Mailing List Archive

CPU affinity request
Hi All,

During httpd performance evaluation in Alibaba Cloud instance, I found
httpd performance improved significantly after using “taskset” to set
CPU affinity for httpd processes/threads, because it decreased the
amount of CPU migrations. Performance improved 60% in arm instance
g8y.2xlarge(8 vcpus, 32GiB memory, 40GB ESSD), also improved 20% in
x86 instance g7.2xlarge(8 vcpus, 32GiB memory, 40GB ESSD). Test case:
run httpd with event mode on g8y.2xlarge or g7.2xlarge, run traffic
generator/benchmark 'wrk' on g8y.4xlarge(16 vcpus, 32GiB memory, 40GB
ESSD), wrk command is 'wrk -t 32 -c 1000 -d 30 --latency
http://$ServerIP <http://%24serverip/>'

mpm event parameters:
<IfModule mpm_event_module>
StartServers 8
ServerLimit 100
ThreadLimit 2000
MinSpareThreads 75
MaxSpareThreads 2000
ThreadsPerChild 125
MaxRequestWorkers 2000
</IfModule>

But httpd didn't have related parameters to support CPU affinity, so I
used "taskset" to optimize.

After source code analysis, I made a prototype for the affinity
solution(add set_affinity function when worker/lister thread created).
We can observe the same improvement by this solution. However, this
prototype only applied the above special “event mpm” configuration for
8 cores server. I think it also needs to modify the current mechanism
to dynamically adapt to the perceived load and add new parameters for
the affinity setting.

I had created a ticket on bugzilla, and Christophe JAILLET suggested
discussing it in the dev mail list. I am not the developer on httpd,
hope experts can evaluate this request and add cpu affinity function
in future versions. Any commnet, please let me know.
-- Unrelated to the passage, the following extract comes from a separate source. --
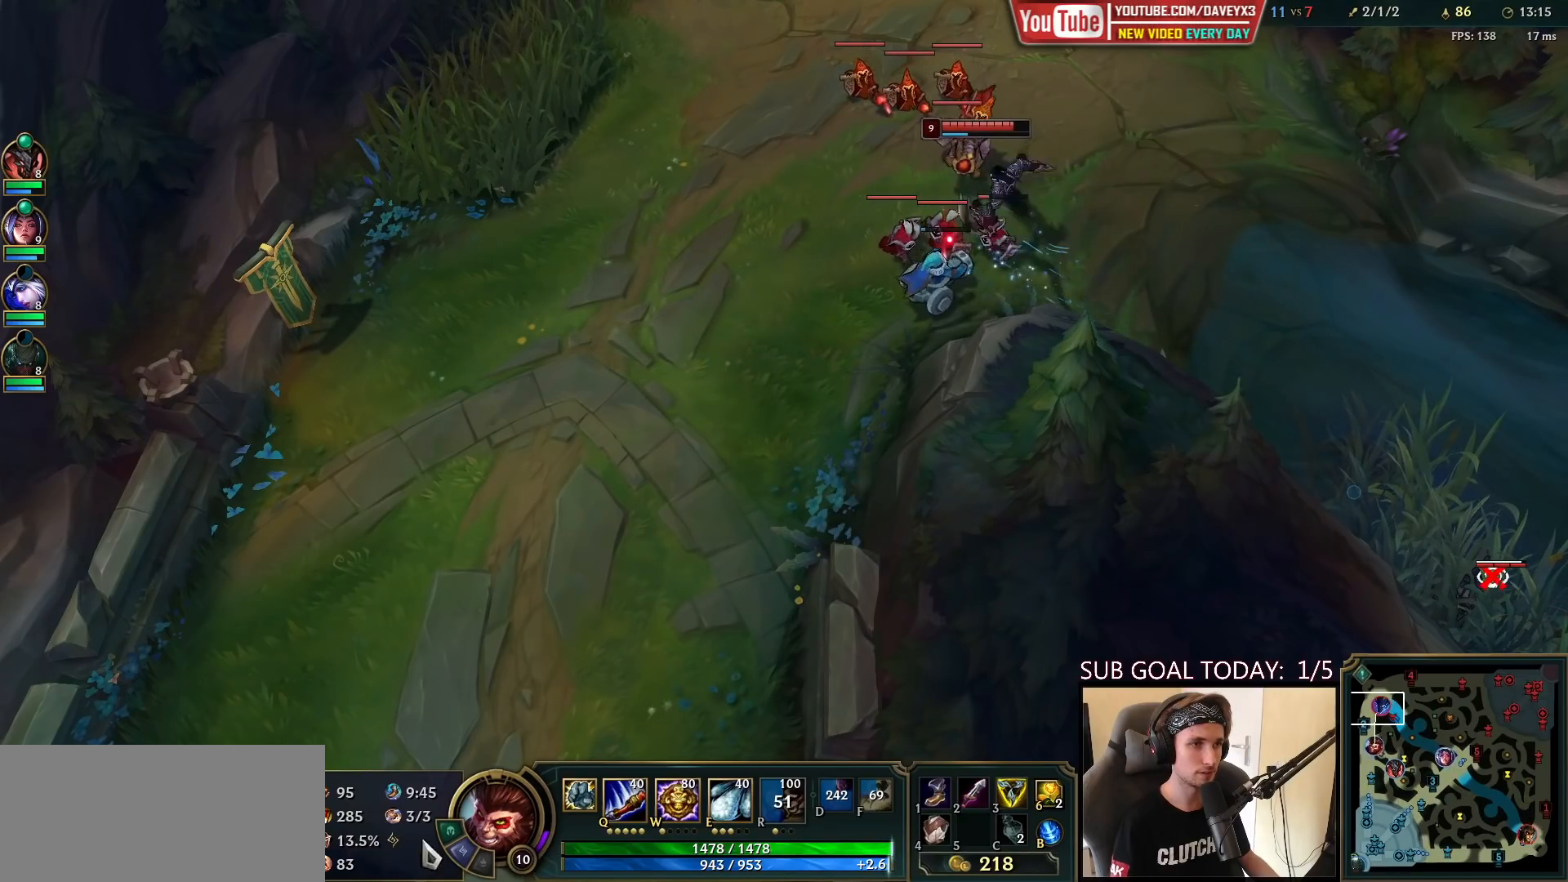
{"keys": [], "mouse": ["right"], "events": [[467, "mouse_right", "down"]]}
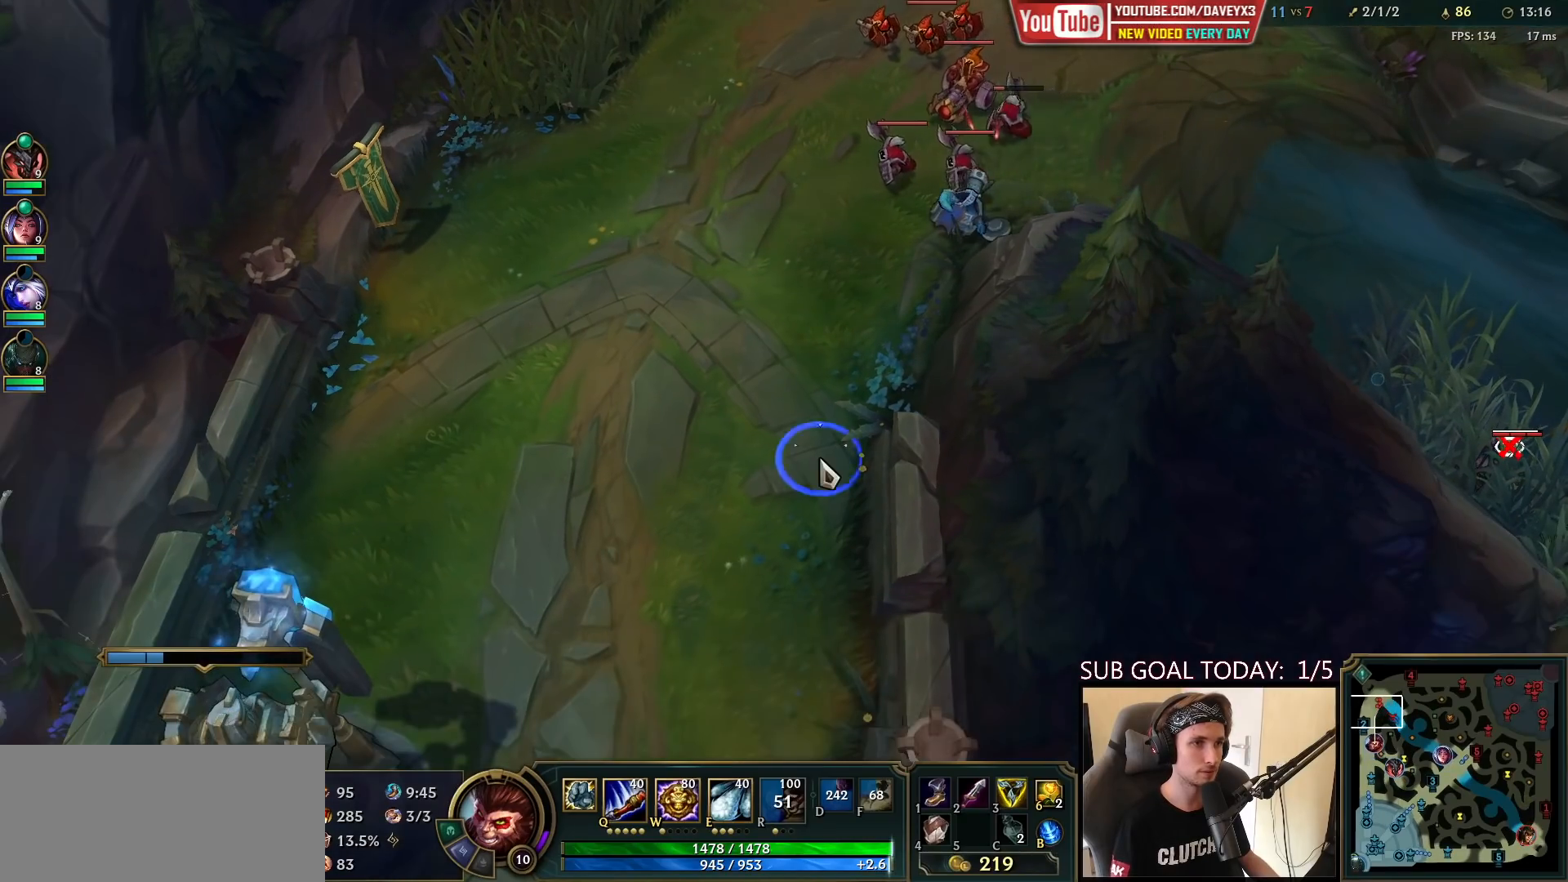
{"keys": [], "mouse": [], "events": [[50, "mouse_right", "up"]]}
bugzilla ticket link: https://bz.apache.org/bugzilla/show_bug.cgi?id=66424

Prototype patch(based on version 2.4.37) as below:

diff --git a/server/mpm/event/event.c b/server/mpm/event/event.c
index ffe8a23cbd..d23d115fff 100644
--- a/server/mpm/event/event.c
+++ b/server/mpm/event/event.c
@@ -1586,6 +1586,8 @@ static void * APR_THREAD_FUNC
listener_thread(apr_thread_t * thd, void *dummy)
int have_idle_worker = 0;
apr_time_t last_log;

+ ap_setaffinity(process_slot);
+
last_log = apr_time_now();
free(ti);

@@ -1998,6 +2000,8 @@ static void *APR_THREAD_FUNC
worker_thread(apr_thread_t * thd, void *dummy)
apr_status_t rv;
int is_idle = 0;

+ ap_setaffinity(process_slot);
+
free(ti);

ap_scoreboard_image->servers[process_slot][thread_slot].pid = ap_my_pid;
@@ -2456,6 +2460,8 @@ static void child_main(int child_num_arg, int
child_bucket)
apr_thread_t *start_thread_id;
int i;

+ ap_setaffinity(process_slot);
+
/* for benefit of any hooks that run as this child initializes */
retained->mpm->mpm_state = AP_MPMQ_STARTING;

@@ -3862,6 +3868,17 @@ static const char *set_worker_factor(cmd_parms
* cmd, void *dummy,
return NULL;
}

+void ap_setaffinity(int cpu_affinity)
+{
+ cpu_set_t mask;
+
+ CPU_ZERO(&mask);
+ CPU_SET(cpu_affinity, &mask);
+
+ sched_setaffinity(0, sizeof(cpu_set_t), &mask);
+
+ printf("set thread_id=%d CPU affinity to Core %d\n", gettid(),
cpu_affinity);
+}

static const command_rec event_cmds[] = {
LISTEN_COMMANDS,

--
Thanks & Best Regards
Martin Ma
Re: CPU affinity request [ In reply to ]
Nice proof of concept, but the code needs a serious porting effort to non-Linux platforms as well, and they?re all quirky in their own ways about this featureset.

Doable tho.

Joe Schaefer, Ph.D
<joe@sunstarsys.com>
+1 (954) 253-3732
SunStar Systems, Inc.
Orion - The Enterprise Jamstack Wiki

________________________________
From: Martin Ma <machuang1983@gmail.com>
Sent: Thursday, February 2, 2023 4:49:33 AM
To: dev@httpd.apache.org <dev@httpd.apache.org>
Subject: CPU affinity request


Hi All,

During httpd performance evaluation in Alibaba Cloud instance, I found httpd performance improved significantly after using ?taskset? to set CPU affinity for httpd processes/threads, because it decreased the amount of CPU migrations. Performance improved 60% in arm instance g8y.2xlarge(8 vcpus, 32GiB memory, 40GB ESSD), also improved 20% in x86 instance g7.2xlarge(8 vcpus, 32GiB memory, 40GB ESSD). Test case: run httpd with event mode on g8y.2xlarge or g7.2xlarge, run traffic generator/benchmark 'wrk' on g8y.4xlarge(16 vcpus, 32GiB memory, 40GB ESSD), wrk command is 'wrk -t 32 -c 1000 -d 30 --latency http://$ServerIP<http://%24serverip/>'

mpm event parameters:
<IfModule mpm_event_module>
StartServers 8
ServerLimit 100
ThreadLimit 2000
MinSpareThreads 75
MaxSpareThreads 2000
ThreadsPerChild 125
MaxRequestWorkers 2000
</IfModule>

But httpd didn't have related parameters to support CPU affinity, so I used "taskset" to optimize.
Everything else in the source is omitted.